“If you like. They will make a dreadful fuss. Can you ever put up with so many sisters-in-law?”
“I would put up with them if you had as many sisters as Hypermnestra;” and then, laughing happily, he told these four girls that they were soon to have a sister less and a brother more.
Hetty and Peggy received the news with whooping and clapping of hands, Sophy and Jenny with polite surprise. Was there ever anything so wonderful? Nothing could have been further from their thoughts. Little Mr. Tivett skipped and frisked like a young lamb in a meadow. Had Eve Marchant been his sister he could hardly have shown more delight.
The descent of the hill for Eve and Vansittart was a progress through pure ether. They knew not that their feet touched the earth. They were like the greater gods and goddesses in the Homeric Olympus. They started and they arrived. The labour of common mortals was not for them.
“Do you remember the legend of the blue flower of happiness which grows upon the mountain peak, and is said to fade and wither in the lower air?” asked Vansittart, close at his fiancée’s ear. “We have found the blue flower on the hilltop, Eve. God grant that for us the heaven-born blossom will keep its bloom even on the dull level of daily life.”
“Will our life be dull?” she questioned, in her shy sweet voice, as if she scarcely dared speak of her love louder than in a whisper. “I don’t think I can ever find life dull so long as you really care for me.”
“No, Eve, life shall not be dull. It shall be as bright and varied, and as full of change and gladness, as devoted love can make it. Your youth has not been free from care, dearest; and you have missed many of the pleasures which girls of your age demand as a right. But the arrears shall be made up. There shall be full measure of gladness in your married life, if I can make you glad. I am not what the modern world calls a rich man; but I am very far from poverty. I have enough for all the real pleasures of life—for travel, and books, and music, and the drama, and gracious surroundings, and kindly charities. The sting of narrow means can never touch my wife.”
“It can be a very sharp sting sometimes,” said Eve; and then, dropping again into that shy undertone, “But if you were ever so poor, and if you were a working man, and we had to live in that cottage under the beech tree, squatters, with only a key-holding, I think I could be perfectly happy.”

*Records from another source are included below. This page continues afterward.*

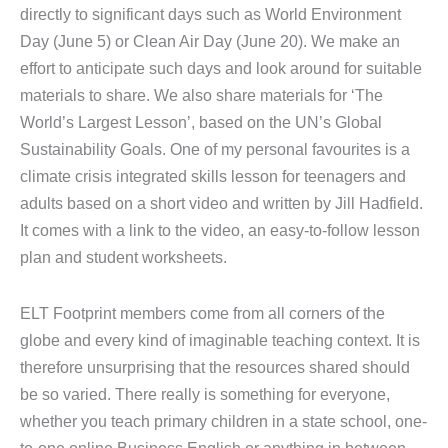
directly to significant days such as World Environment
Day (June 5) or Clean Air Day (June 20). We make an
effort to anticipate such days and look around for suitable
materials to share. We also share materials for ‘The
World’s Largest Lesson’, based on the UN’s Global
Sustainability Goals. One of my personal favourites is a
climate crisis integrated skills lesson for teenagers and
adults based on a short video and written by Jill Hadfield.
It comes with a link to the video, an easy-to-follow lesson
plan and student worksheets.
ELT Footprint members come from all corners of the
globe and every kind of imaginable teaching context. It is
therefore unsurprising that the resources shared should
be so varied. There really is something for everyone,
whether you teach primary children in a state school, one-
to-one online Business English or anything in between.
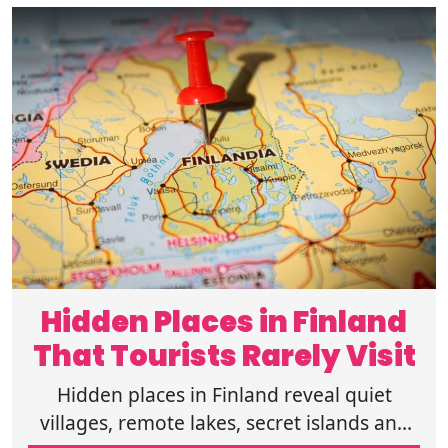
Hidden Places in Finland
That Tourists Rarely Visit
Hidden places in Finland reveal quiet
villages, remote lakes, secret islands and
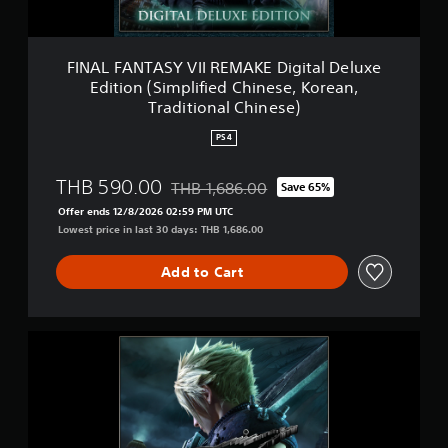
S
e
Y
a
V
n
I
FINAL FANTASY VII REMAKE Digital Deluxe
V
I
Edition (Simplified Chinese, Korean,
e
R
Traditional Chinese)
r
E
.
M
PS4
)
A
K
THB 590.00
E
THB 1,686.00
Save 65%
Discounted from original price of THB 1,6
D
Offer ends 12/8/2026 02:59 PM UTC
i
Lowest price in last 30 days: THB 1,686.00
g
i
Add to Cart
t
a
l
D
F
e
I
l
N
u
A
x
L
e
F
E
A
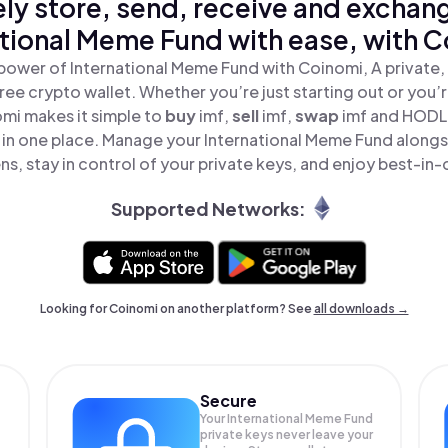
ly store, send, receive and exchan
ational Meme Fund with ease, with C
power of International Meme Fund with Coinomi, A private,
ree crypto wallet. Whether you’re just starting out or you’
omi makes it simple to
buy
imf,
sell
imf,
swap
imf and HODL 
 in one place. Manage your International Meme Fund along
ns, stay in control of your private keys, and enjoy best-in-c
Supported Networks:
Looking for Coinomi on another platform? See
all downloads →
Secure
Your International Meme Fund
private keys never leave your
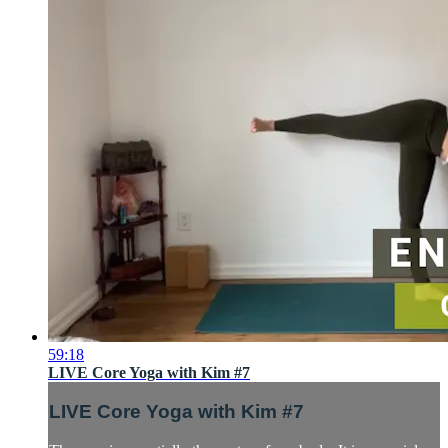
59:18
LIVE Core Yoga with Kim #7
LIVE Core Yoga with Kim #7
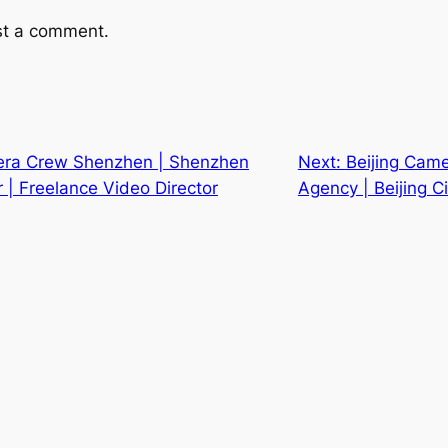
st a comment.
era Crew Shenzhen | Shenzhen
Next:
Beijing Came
| Freelance Video Director
Agency | Beijing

“Ah, that is what love always thinks, while the blue flower blooms; but when that mystic flower begins to fade there is some virtue in pleasant surroundings. Years hence, when you begin to be tired of me, and the blue flower takes a greyish shade, why, we can change the scene of our lives, wander far away, and in a new world I shall seem almost a new lover.”
“Will you ever take me to Italy?” she asked. “Italy has been the dream of my life, but I never thought it would be realized.”